BEGIN PASSAGE PROVIDED
[antlr-interest] Simple Grammar breaks ANTLRWorks Interpreter & Debugger?

[David-Sarah Hopwood]

consiliens at gmail.com wrote:
> On 09-08-16 07:08 PM, David-Sarah Hopwood wrote:
>> consiliens at gmail.com wrote:
>>> I looked at ANTLRStringStreams consume() method and noticed that it
>>> checks for a '\n'. In the current grammar I'm skip()ing newlines,
>>> instead of placing them on a hidden channel.
>>>
>>> I made the following modification to the grammar in ANTLRWorks which
>>> promptly broke the compiler.
>>> fragment NEWLINE : '\n' '\r'? {$channel=HIDDEN;};
>>> fragment WS      : ('\n'|'\r'|'\t'|' ')+ {$channel=HIDDEN;};
>>>
>>> The error message is "cannot find symbol : variable _channel".
>> That's quite strange; I'm using $channel = HIDDEN in ANTLRWorks (version
>> 1.2.3) with no problems. Could something be wrong with your ANTLR/ANTLRWorks
>> installation?
>>
>> Can you reduce the grammar to the minimum necessary to reproduce the above
>> error message, and post it here?
END PASSAGE PROVIDED
BEGIN RECORDED INFORMATION
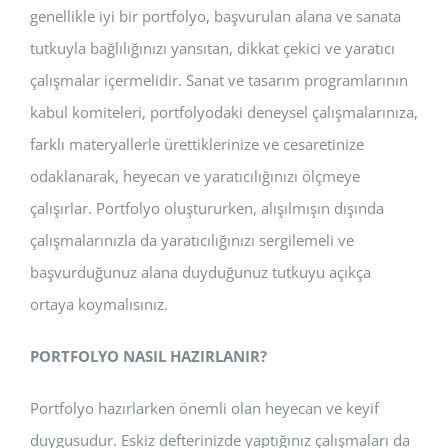
genellikle iyi bir portfolyo, başvurulan alana ve sanata
tutkuyla bağlılığınızı yansıtan, dikkat çekici ve yaratıcı
çalışmalar içermelidir. Sanat ve tasarım programlarının
kabul komiteleri, portfolyodaki deneysel çalışmalarınıza,
farklı materyallerle ürettiklerinize ve cesaretinize
odaklanarak, heyecan ve yaratıcılığınızı ölçmeye
çalışırlar. Portfolyo oluştururken, alışılmışın dışında
çalışmalarınızla da yaratıcılığınızı sergilemeli ve
başvurduğunuz alana duyduğunuz tutkuyu açıkça
ortaya koymalısınız.
PORTFOLYO NASIL HAZIRLANIR?
Portfolyo hazırlarken önemli olan heyecan ve keyif
duygusudur. Eskiz defterinizde yaptığınız çalışmaları da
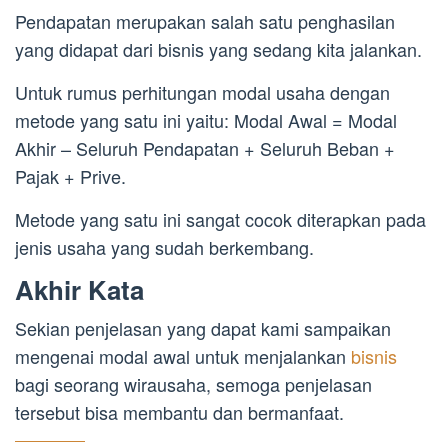
Pendapatan merupakan salah satu penghasilan
yang didapat dari bisnis yang sedang kita jalankan.
Untuk rumus perhitungan modal usaha dengan
metode yang satu ini yaitu: Modal Awal = Modal
Akhir – Seluruh Pendapatan + Seluruh Beban +
Pajak + Prive.
Metode yang satu ini sangat cocok diterapkan pada
jenis usaha yang sudah berkembang.
Akhir Kata
Sekian penjelasan yang dapat kami sampaikan
mengenai modal awal untuk menjalankan
bisnis
bagi seorang wirausaha, semoga penjelasan
tersebut bisa membantu dan bermanfaat.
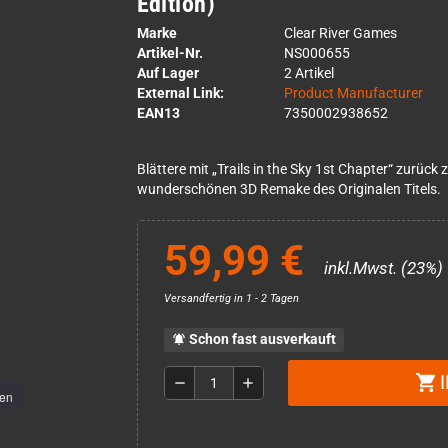
Edition)
Marke
Clear River Games
Artikel-Nr.
NS000655
Auf Lager
2 Artikel
External Link:
Product Manufacturer
EAN13
7350002938652
Blättere mit „Trails in the Sky 1st Chapter“ zurück 
wunderschönen 3D Remake des Originalen Titels.
59,99 €
inkl.Mwst. (23%)
Versandfertig in 1 - 2 Tagen
Schon fast ausverkauft
notifications_active
shopping_cart
remove
add
men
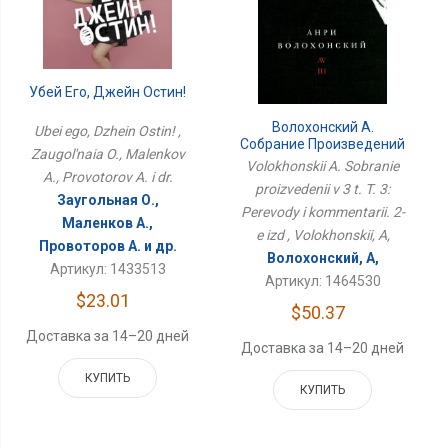
Убей Его, Джейн Остин!
Волохонский А.
Ubei ego, Dzhein Ostin! ,
Собрание Произведений
Zaugol'naia O., Malenkov
В 3 Т. Т. 3: Переводы И
Volokhonskii A. Sobranie
A., Provotorov A. i dr.
Комментарии. 2-Е Изд
proizvedenii v 3 t. T. 3:
Заугольная О.,
Perevody i kommentarii. 2-
Маленков А.,
e izd , Volokhonskii, A,
Провоторов А. и др.
Волохонский, А,
Артикул: 1433513
Артикул: 1464530
$23.01
$50.37
Доставка за 14–20 дней
Доставка за 14–20 дней
КУПИТЬ
КУПИТЬ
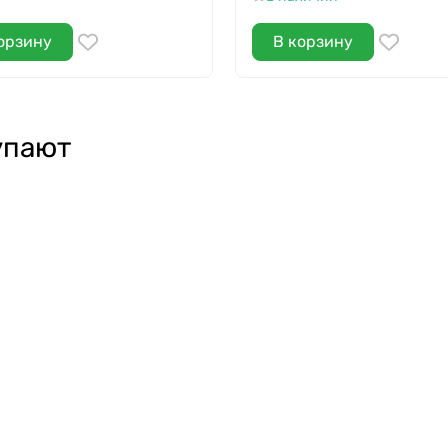
орзину
В корзину
упают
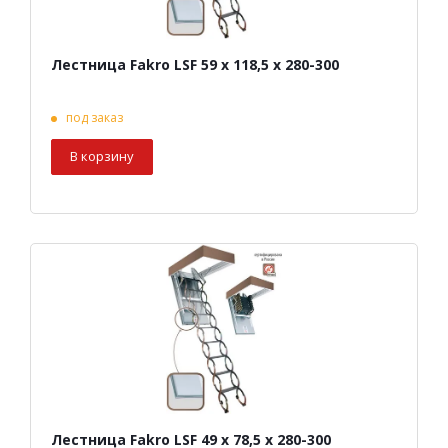
Лестница Fakro LSF 59 х 118,5 х 280-300
под заказ
В корзину
Лестница Fakro LSF 49 х 78,5 х 280-300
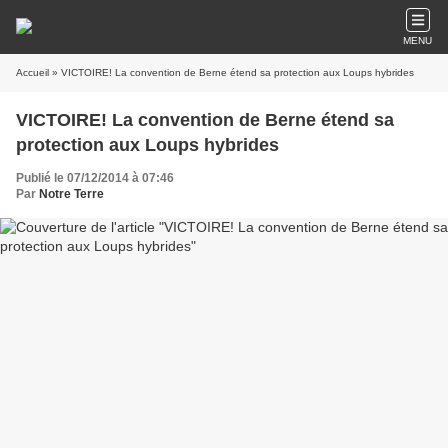
MENU
Accueil
» VICTOIRE! La convention de Berne étend sa protection aux Loups hybrides
VICTOIRE! La convention de Berne étend sa
protection aux Loups hybrides
Publié le 07/12/2014 à 07:46
Par
Notre Terre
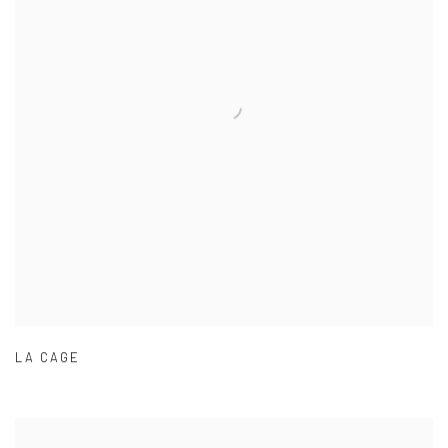
LA CAGE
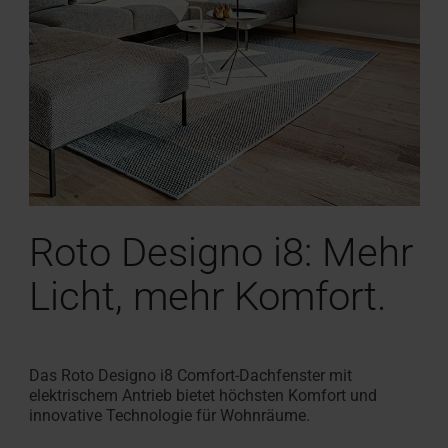
Roto Designo i8: Mehr
Licht, mehr Komfort.
Das Roto Designo i8 Comfort-Dachfenster mit
elektrischem Antrieb bietet höchsten Komfort und
innovative Technologie für Wohnräume.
END RECORDED INFORMATION
**ACTIVITY**
In the forum thread, what error message appeared after the grammar was changed to put newlines on the hidden channel?

**RESPONSE TO THE TASK**
"cannot find symbol : variable _channel"